Copy, from the material below, each line where "CROSS" shows up.

■ Given material:

------------------------

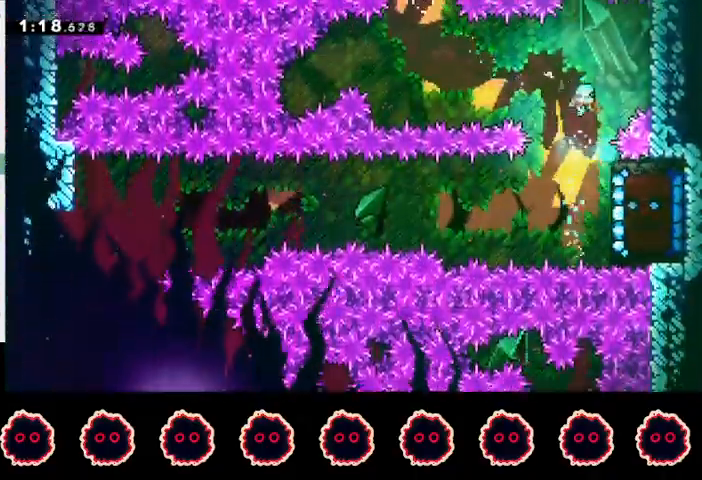
{"dt_ms": 500, "buttons": [], "left_stick": "center", "right_stick": "center", "events": []}
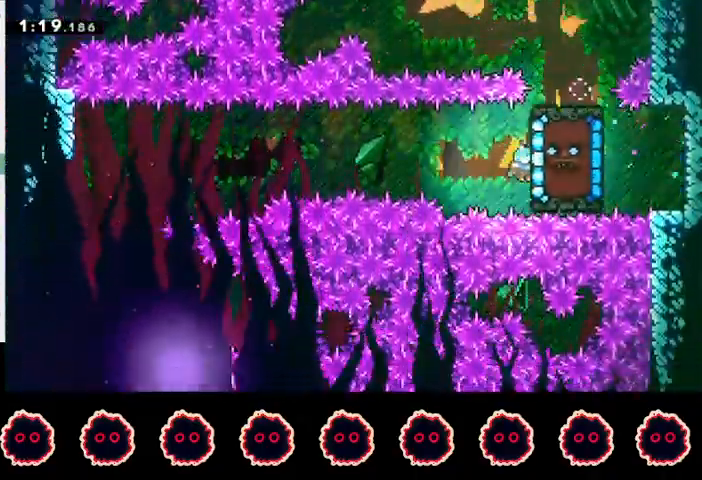
{"dt_ms": 500, "buttons": ["CROSS"], "left_stick": "center", "right_stick": "center", "events": [[100, "CROSS", "down"]]}
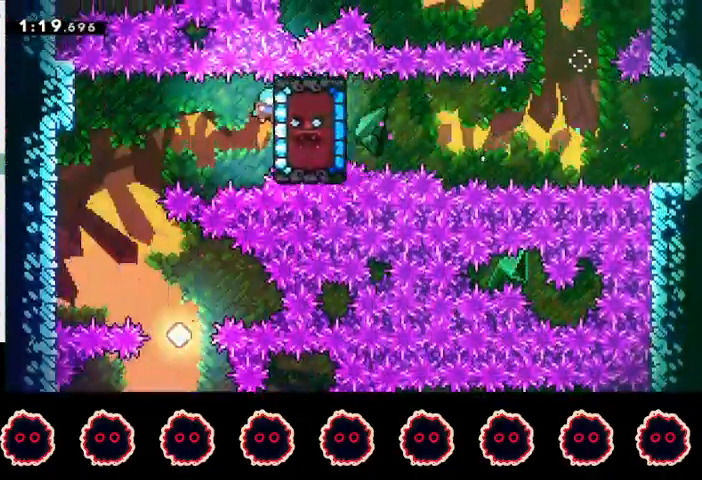
{"dt_ms": 500, "buttons": ["R2"], "left_stick": "right", "right_stick": "center", "events": [[200, "CROSS", "up"], [267, "R2", "down"], [267, "left_stick", "right"]]}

------------------------

■ Task result:
{"dt_ms": 500, "buttons": ["CROSS"], "left_stick": "center", "right_stick": "center", "events": [[100, "CROSS", "down"]]}
{"dt_ms": 500, "buttons": ["R2"], "left_stick": "right", "right_stick": "center", "events": [[200, "CROSS", "up"], [267, "R2", "down"], [267, "left_stick", "right"]]}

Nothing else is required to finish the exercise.